**INSTRUCTIONS TO FOLLOW**
What is the count of lines in the records that include "comments"? Reply with that number alone.

[Dataset entries]
+---+

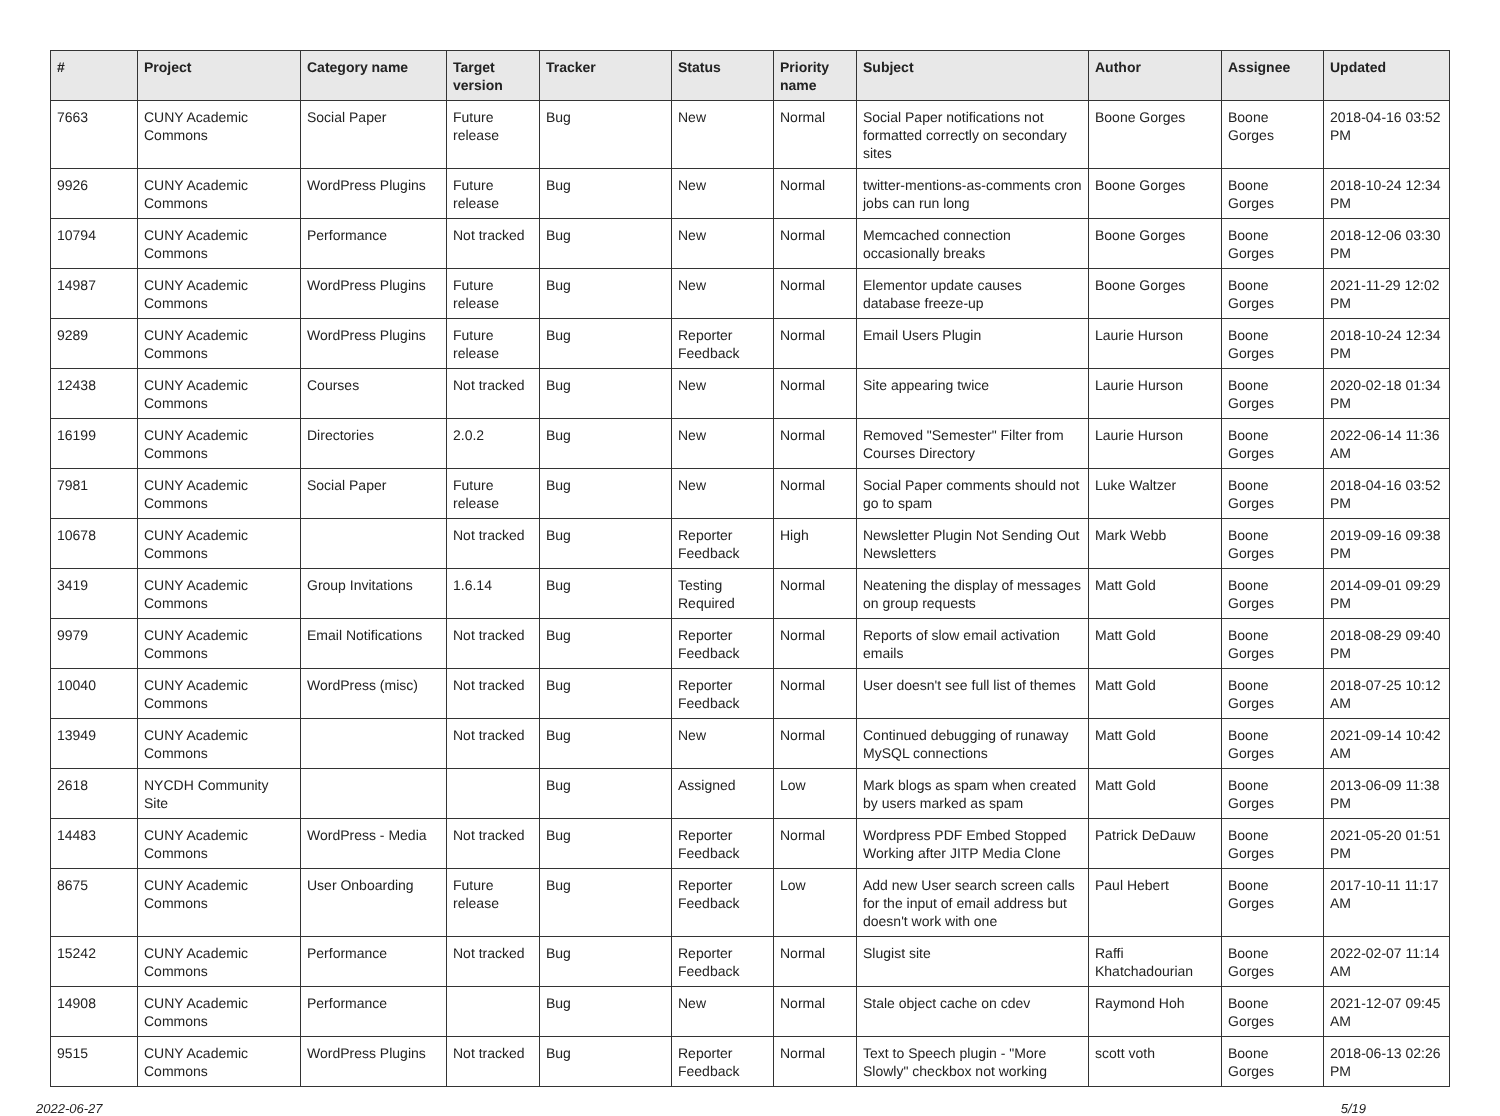| # | Project | Category name | Target version | Tracker | Status | Priority name | Subject | Author | Assignee | Updated |
| --- | --- | --- | --- | --- | --- | --- | --- | --- | --- | --- |
| 7663 | CUNY Academic Commons | Social Paper | Future release | Bug | New | Normal | Social Paper notifications not formatted correctly on secondary sites | Boone Gorges | Boone Gorges | 2018-04-16 03:52 PM |
| 9926 | CUNY Academic Commons | WordPress Plugins | Future release | Bug | New | Normal | twitter-mentions-as-comments cron jobs can run long | Boone Gorges | Boone Gorges | 2018-10-24 12:34 PM |
| 10794 | CUNY Academic Commons | Performance | Not tracked | Bug | New | Normal | Memcached connection occasionally breaks | Boone Gorges | Boone Gorges | 2018-12-06 03:30 PM |
| 14987 | CUNY Academic Commons | WordPress Plugins | Future release | Bug | New | Normal | Elementor update causes database freeze-up | Boone Gorges | Boone Gorges | 2021-11-29 12:02 PM |
| 9289 | CUNY Academic Commons | WordPress Plugins | Future release | Bug | Reporter Feedback | Normal | Email Users Plugin | Laurie Hurson | Boone Gorges | 2018-10-24 12:34 PM |
| 12438 | CUNY Academic Commons | Courses | Not tracked | Bug | New | Normal | Site appearing twice | Laurie Hurson | Boone Gorges | 2020-02-18 01:34 PM |
| 16199 | CUNY Academic Commons | Directories | 2.0.2 | Bug | New | Normal | Removed "Semester" Filter from Courses Directory | Laurie Hurson | Boone Gorges | 2022-06-14 11:36 AM |
| 7981 | CUNY Academic Commons | Social Paper | Future release | Bug | New | Normal | Social Paper comments should not go to spam | Luke Waltzer | Boone Gorges | 2018-04-16 03:52 PM |
| 10678 | CUNY Academic Commons | | Not tracked | Bug | Reporter Feedback | High | Newsletter Plugin Not Sending Out Newsletters | Mark Webb | Boone Gorges | 2019-09-16 09:38 PM |
| 3419 | CUNY Academic Commons | Group Invitations | 1.6.14 | Bug | Testing Required | Normal | Neatening the display of messages on group requests | Matt Gold | Boone Gorges | 2014-09-01 09:29 PM |
| 9979 | CUNY Academic Commons | Email Notifications | Not tracked | Bug | Reporter Feedback | Normal | Reports of slow email activation emails | Matt Gold | Boone Gorges | 2018-08-29 09:40 PM |
| 10040 | CUNY Academic Commons | WordPress (misc) | Not tracked | Bug | Reporter Feedback | Normal | User doesn't see full list of themes | Matt Gold | Boone Gorges | 2018-07-25 10:12 AM |
| 13949 | CUNY Academic Commons | | Not tracked | Bug | New | Normal | Continued debugging of runaway MySQL connections | Matt Gold | Boone Gorges | 2021-09-14 10:42 AM |
| 2618 | NYCDH Community Site | | | Bug | Assigned | Low | Mark blogs as spam when created by users marked as spam | Matt Gold | Boone Gorges | 2013-06-09 11:38 PM |
| 14483 | CUNY Academic Commons | WordPress - Media | Not tracked | Bug | Reporter Feedback | Normal | Wordpress PDF Embed Stopped Working after JITP Media Clone | Patrick DeDauw | Boone Gorges | 2021-05-20 01:51 PM |
| 8675 | CUNY Academic Commons | User Onboarding | Future release | Bug | Reporter Feedback | Low | Add new User search screen calls for the input of email address but doesn't work with one | Paul Hebert | Boone Gorges | 2017-10-11 11:17 AM |
| 15242 | CUNY Academic Commons | Performance | Not tracked | Bug | Reporter Feedback | Normal | Slugist site | Raffi Khatchadourian | Boone Gorges | 2022-02-07 11:14 AM |
| 14908 | CUNY Academic Commons | Performance | | Bug | New | Normal | Stale object cache on cdev | Raymond Hoh | Boone Gorges | 2021-12-07 09:45 AM |
| 9515 | CUNY Academic Commons | WordPress Plugins | Not tracked | Bug | Reporter Feedback | Normal | Text to Speech plugin - "More Slowly" checkbox not working | scott voth | Boone Gorges | 2018-06-13 02:26 PM |
2022-06-27 5/19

+---+

**TASK SOLUTION**
2